Guy Verhofstadt has ordered the United Kingdom to take “financial responsibility” over Brexit and pay a divorce bill to Brussels. “You have to pay us!” he rants in the European Parliament.

Now listen here, Doddy you gap toothed cunt : NO WE FUCKING DON’T!!! IT’S NOT A FUCKING DIVORCE!!!

Take that back to your Diddy Men and smoke it. Fucking idiot…

Nominated by Dioclese

Brexit haters

Speaking of anti-Brexit cunts. That doddering old prick David Attenborough is in desperate need of a cunting. Speaking to Greenpeace magazine, Attenborough said that we shouldn’t have had a vote because we weren’t presented with the full facts. He also claimed we didn’t understand what it meant, and that we were spitting in Europe’s face. He also called the referendum “and abrogation of parliamentary democracy.
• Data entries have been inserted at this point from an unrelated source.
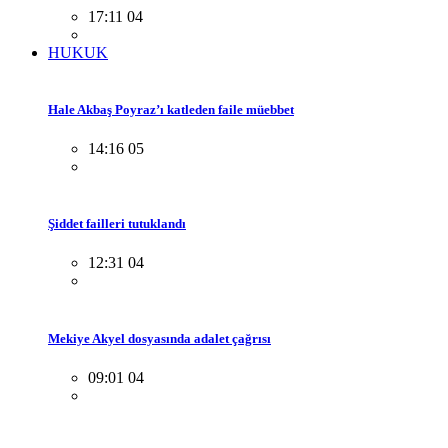
17:11 04
HUKUK
Hale Akbaş Poyraz’ı katleden faile müebbet
14:16 05
Şiddet failleri tutuklandı
12:31 04
Mekiye Akyel dosyasında adalet çağrısı
09:01 04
Jesus…fucking…Christ. Somebody get the old twat some Anusol, he clearly needs it for his persistent butthurt. Once again, and idiot remainer DELIBERATELY confuses EUROPE with the EU. They are NOT the same. And to be honest, if my voting to leave the EU is spitting in the face of the likes Juncker, Tusk, Verhofstadt and Barnier, I can live with that. I’d happily do it for real given the chance.

I’m sick of this now. At first it was amusing to watch pro-EU traitors going nuclear over the fact that a majority of voters had dared vote to leave their precious EU. Now it’s fucking tedious. It’s been FIFTEEN months since the referendum, and STILL we have democracy hating wankpuffins hurling insults at us, disrespecting democracy and basically still throwing a tantrum. Call the Guinness book of Records, I reckon they’ve broken the world sulking record.

Just a couple of days ago, that upper crust faggot, Colin Firth announced he had taken Italian citizenship because he just couldn’t bear the thought of the UK becoming a sovereign nation once again. Anyone noticed how most of those who’ve been whingeing about Brexit, Attenborough, Firth, Branson, Heseltine, Clarke, Miller, etc, are all rich bastards who have been completely unaffected by the EU’s less pleasant laws, like open borders.

We’ve also had Labour arseholes like Clive Lewis saying that Brexit is racist, and David Lammy comparing Brexiteers (I love that name) to Nazis. What prize fuckpoodles.